# [Assignment]
Copy out, word for word, the part of the data that opens with the line containing "Could you annotate" and closes with the line containing "807.3], [0, 0, 1]] dist [0.001258, -0.000104]", including both of those lines.

# [Data extracts]
>>>>

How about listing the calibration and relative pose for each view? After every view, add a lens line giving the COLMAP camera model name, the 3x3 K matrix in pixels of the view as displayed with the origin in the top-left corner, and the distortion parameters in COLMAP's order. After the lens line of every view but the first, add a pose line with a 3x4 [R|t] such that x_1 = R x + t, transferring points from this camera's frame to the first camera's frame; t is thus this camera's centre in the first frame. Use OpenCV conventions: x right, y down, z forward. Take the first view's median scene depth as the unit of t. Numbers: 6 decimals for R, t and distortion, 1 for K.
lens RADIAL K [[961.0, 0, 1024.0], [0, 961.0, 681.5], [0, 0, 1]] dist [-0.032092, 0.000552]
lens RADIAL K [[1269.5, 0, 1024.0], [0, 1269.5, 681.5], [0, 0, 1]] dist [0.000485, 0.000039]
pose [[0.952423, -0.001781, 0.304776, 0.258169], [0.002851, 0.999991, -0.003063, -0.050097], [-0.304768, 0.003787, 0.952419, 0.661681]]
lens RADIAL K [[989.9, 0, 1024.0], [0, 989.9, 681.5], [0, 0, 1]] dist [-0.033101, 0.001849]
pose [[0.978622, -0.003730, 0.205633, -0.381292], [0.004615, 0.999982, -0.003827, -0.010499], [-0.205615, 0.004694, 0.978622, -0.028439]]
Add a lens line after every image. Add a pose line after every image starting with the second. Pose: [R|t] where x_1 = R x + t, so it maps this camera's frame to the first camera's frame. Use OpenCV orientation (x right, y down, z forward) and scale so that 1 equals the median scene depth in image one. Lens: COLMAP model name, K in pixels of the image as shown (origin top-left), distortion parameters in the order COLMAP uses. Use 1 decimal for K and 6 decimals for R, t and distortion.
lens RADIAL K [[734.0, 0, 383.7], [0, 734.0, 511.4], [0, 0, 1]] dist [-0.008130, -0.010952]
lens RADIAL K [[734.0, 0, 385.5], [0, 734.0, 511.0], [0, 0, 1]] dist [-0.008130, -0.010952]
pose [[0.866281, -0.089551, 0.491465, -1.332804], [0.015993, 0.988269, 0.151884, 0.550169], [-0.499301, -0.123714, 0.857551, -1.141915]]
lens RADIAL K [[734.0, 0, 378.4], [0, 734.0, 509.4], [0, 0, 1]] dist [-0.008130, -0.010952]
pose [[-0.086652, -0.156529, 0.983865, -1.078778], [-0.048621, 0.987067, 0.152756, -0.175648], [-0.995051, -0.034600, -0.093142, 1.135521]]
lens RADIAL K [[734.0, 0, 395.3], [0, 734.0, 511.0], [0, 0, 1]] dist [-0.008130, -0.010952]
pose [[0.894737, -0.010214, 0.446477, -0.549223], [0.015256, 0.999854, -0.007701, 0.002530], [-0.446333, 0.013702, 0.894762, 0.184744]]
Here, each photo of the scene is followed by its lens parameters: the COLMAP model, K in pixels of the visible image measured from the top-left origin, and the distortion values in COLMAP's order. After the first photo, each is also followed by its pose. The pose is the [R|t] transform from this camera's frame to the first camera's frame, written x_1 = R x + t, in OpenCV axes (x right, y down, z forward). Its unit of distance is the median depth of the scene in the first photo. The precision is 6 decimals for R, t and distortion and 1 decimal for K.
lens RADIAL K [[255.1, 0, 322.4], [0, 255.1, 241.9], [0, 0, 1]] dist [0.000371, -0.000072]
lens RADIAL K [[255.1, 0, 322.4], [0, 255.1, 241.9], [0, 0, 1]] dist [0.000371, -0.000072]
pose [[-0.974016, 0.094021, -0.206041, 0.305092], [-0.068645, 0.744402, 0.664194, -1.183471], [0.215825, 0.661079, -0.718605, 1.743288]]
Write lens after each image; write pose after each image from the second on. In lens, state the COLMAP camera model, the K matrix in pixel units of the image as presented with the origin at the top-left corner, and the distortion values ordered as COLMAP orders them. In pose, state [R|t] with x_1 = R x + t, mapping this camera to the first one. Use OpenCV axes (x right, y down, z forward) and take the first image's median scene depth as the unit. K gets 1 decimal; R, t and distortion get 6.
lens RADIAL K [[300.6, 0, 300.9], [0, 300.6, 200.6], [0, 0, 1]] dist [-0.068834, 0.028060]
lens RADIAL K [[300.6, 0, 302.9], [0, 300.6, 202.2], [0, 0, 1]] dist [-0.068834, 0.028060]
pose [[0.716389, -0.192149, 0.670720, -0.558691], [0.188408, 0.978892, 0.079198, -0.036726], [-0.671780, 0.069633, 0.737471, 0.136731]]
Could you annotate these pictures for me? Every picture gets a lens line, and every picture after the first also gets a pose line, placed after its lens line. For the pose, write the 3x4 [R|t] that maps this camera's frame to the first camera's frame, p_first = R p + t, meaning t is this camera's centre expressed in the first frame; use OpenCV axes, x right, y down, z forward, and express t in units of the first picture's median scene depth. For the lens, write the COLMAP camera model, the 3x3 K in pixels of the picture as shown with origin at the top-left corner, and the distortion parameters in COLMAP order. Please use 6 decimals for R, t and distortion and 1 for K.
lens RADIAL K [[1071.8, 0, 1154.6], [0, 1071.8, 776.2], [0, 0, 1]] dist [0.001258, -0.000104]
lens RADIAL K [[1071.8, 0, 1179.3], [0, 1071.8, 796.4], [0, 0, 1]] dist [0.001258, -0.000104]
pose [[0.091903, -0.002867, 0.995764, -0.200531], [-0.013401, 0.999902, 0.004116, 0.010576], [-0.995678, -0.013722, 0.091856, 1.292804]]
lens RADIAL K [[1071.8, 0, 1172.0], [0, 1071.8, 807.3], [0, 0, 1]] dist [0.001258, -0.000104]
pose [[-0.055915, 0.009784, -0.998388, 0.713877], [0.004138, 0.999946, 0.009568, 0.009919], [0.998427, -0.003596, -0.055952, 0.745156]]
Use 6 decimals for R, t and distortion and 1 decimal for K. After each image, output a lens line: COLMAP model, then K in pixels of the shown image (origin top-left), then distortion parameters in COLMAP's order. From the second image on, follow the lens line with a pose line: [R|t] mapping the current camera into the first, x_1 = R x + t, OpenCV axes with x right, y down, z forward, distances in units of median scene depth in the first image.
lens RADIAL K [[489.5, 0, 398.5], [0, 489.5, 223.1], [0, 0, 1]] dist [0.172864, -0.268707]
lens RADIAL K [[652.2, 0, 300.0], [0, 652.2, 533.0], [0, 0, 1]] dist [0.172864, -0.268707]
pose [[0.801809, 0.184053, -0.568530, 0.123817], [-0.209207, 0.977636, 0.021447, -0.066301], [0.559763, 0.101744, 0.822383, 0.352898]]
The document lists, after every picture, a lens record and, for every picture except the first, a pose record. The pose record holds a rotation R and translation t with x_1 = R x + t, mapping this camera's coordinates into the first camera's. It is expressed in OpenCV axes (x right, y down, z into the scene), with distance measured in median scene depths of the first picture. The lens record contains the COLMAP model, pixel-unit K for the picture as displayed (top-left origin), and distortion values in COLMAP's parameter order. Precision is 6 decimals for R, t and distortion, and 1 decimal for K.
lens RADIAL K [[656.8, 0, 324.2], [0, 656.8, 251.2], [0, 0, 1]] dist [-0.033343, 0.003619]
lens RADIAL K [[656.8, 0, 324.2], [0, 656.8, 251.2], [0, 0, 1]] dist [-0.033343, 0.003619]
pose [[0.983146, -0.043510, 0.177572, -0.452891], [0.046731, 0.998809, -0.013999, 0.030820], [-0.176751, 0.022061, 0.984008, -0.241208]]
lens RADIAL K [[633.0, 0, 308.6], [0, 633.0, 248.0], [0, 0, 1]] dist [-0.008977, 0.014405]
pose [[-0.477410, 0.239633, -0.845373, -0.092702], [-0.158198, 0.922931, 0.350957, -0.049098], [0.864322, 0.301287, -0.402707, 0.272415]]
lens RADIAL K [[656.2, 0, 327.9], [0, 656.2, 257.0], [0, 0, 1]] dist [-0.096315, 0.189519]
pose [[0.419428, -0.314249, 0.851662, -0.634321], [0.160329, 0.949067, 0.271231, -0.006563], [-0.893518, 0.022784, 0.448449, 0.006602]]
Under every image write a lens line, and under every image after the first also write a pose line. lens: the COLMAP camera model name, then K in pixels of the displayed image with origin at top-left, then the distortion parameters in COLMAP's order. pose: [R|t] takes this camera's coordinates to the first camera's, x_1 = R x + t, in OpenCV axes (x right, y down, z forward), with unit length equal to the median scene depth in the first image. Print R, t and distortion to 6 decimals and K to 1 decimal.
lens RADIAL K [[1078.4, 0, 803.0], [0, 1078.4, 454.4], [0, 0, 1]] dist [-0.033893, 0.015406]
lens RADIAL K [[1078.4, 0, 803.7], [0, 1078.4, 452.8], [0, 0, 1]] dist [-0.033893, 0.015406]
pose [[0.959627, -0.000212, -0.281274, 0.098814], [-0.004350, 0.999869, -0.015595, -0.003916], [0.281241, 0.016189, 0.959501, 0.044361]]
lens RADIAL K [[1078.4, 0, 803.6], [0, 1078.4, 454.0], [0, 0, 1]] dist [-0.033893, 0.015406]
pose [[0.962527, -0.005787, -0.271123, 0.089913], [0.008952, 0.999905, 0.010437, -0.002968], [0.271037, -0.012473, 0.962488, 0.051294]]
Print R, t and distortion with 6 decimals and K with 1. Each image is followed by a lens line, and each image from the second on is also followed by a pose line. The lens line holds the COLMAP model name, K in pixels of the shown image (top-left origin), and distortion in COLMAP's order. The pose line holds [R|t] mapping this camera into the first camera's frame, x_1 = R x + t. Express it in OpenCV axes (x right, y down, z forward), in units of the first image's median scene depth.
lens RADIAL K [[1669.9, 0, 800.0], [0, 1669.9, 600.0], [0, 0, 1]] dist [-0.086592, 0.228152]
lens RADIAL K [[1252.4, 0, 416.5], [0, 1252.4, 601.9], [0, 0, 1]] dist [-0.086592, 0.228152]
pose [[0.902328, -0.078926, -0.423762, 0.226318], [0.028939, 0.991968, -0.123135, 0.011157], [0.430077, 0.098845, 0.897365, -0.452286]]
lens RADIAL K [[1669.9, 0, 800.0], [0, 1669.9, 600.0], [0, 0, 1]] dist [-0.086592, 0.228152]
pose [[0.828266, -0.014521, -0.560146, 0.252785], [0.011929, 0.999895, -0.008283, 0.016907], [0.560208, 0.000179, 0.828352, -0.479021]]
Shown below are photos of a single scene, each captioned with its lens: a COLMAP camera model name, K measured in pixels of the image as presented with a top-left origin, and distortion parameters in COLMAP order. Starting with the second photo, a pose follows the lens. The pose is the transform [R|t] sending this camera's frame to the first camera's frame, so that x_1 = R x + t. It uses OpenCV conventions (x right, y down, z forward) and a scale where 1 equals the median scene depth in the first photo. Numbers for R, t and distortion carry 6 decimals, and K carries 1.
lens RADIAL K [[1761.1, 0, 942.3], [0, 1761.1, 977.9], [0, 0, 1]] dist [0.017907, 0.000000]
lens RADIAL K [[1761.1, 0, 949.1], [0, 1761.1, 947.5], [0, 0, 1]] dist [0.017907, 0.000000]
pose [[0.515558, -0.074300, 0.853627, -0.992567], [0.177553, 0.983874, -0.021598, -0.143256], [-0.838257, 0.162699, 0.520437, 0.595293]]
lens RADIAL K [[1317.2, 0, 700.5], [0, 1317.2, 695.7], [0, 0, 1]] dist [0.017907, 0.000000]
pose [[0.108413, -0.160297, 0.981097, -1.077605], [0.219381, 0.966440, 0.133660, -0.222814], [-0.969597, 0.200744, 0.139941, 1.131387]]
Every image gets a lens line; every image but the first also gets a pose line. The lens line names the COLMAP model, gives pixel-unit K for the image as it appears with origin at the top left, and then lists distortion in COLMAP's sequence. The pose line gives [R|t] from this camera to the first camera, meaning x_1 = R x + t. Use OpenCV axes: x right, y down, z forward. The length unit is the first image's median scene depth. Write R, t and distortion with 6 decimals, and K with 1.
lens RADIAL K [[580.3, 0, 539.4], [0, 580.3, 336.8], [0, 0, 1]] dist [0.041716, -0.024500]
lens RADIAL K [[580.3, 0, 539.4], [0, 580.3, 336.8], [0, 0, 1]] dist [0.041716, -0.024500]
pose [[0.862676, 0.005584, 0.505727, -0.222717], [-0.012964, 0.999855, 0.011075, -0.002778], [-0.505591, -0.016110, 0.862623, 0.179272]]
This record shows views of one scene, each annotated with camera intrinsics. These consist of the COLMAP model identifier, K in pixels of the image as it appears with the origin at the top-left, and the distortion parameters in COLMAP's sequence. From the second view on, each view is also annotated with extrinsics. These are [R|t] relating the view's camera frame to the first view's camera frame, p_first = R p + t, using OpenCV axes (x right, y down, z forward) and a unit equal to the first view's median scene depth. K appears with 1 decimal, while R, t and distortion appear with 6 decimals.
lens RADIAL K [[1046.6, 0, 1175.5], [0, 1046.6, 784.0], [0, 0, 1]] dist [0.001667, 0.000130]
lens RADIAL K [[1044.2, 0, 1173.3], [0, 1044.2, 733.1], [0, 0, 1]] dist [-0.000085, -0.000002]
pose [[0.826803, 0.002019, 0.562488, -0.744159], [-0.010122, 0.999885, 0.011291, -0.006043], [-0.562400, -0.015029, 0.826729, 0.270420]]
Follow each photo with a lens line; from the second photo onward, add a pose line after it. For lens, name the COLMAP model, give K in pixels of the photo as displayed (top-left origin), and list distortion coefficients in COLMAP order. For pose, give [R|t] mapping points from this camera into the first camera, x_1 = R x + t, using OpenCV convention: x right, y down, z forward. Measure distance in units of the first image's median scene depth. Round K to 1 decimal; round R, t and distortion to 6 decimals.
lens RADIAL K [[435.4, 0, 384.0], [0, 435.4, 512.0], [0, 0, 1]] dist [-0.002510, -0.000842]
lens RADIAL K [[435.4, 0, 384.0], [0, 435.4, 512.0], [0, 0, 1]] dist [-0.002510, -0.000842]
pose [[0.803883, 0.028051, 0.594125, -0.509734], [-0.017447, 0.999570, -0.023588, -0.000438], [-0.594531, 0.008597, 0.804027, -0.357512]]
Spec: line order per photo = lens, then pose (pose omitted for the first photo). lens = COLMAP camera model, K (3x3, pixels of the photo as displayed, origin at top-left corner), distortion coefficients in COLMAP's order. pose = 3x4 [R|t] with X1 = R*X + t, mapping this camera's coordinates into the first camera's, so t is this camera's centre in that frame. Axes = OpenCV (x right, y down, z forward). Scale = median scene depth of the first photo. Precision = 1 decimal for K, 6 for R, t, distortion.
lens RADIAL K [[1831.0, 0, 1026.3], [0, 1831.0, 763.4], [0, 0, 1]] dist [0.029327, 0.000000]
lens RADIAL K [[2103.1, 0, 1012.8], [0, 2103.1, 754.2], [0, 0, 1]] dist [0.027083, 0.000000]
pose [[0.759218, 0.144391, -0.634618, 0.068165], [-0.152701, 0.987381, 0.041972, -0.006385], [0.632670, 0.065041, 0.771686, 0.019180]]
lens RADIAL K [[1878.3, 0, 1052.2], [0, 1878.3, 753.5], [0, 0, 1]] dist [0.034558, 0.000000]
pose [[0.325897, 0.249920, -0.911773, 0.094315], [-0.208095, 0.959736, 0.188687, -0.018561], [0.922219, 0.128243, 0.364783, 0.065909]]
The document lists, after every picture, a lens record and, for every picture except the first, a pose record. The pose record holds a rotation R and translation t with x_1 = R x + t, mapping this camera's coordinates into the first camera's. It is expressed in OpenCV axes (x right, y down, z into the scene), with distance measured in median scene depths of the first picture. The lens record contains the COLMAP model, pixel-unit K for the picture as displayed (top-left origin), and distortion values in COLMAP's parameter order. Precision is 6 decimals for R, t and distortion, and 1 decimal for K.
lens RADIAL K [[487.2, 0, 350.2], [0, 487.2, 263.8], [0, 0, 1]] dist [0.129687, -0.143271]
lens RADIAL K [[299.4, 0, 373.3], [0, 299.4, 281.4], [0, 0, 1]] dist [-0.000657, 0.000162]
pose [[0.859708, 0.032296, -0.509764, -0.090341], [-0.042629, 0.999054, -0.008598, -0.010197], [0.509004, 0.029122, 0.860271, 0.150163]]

<<<<

# [Written solution]
Could you annotate these pictures for me? Every picture gets a lens line, and every picture after the first also gets a pose line, placed after its lens line. For the pose, write the 3x4 [R|t] that maps this camera's frame to the first camera's frame, p_first = R p + t, meaning t is this camera's centre expressed in the first frame; use OpenCV axes, x right, y down, z forward, and express t in units of the first picture's median scene depth. For the lens, write the COLMAP camera model, the 3x3 K in pixels of the picture as shown with origin at the top-left corner, and the distortion parameters in COLMAP order. Please use 6 decimals for R, t and distortion and 1 for K.
lens RADIAL K [[1071.8, 0, 1154.6], [0, 1071.8, 776.2], [0, 0, 1]] dist [0.001258, -0.000104]
lens RADIAL K [[1071.8, 0, 1179.3], [0, 1071.8, 796.4], [0, 0, 1]] dist [0.001258, -0.000104]
pose [[0.091903, -0.002867, 0.995764, -0.200531], [-0.013401, 0.999902, 0.004116, 0.010576], [-0.995678, -0.013722, 0.091856, 1.292804]]
lens RADIAL K [[1071.8, 0, 1172.0], [0, 1071.8, 807.3], [0, 0, 1]] dist [0.001258, -0.000104]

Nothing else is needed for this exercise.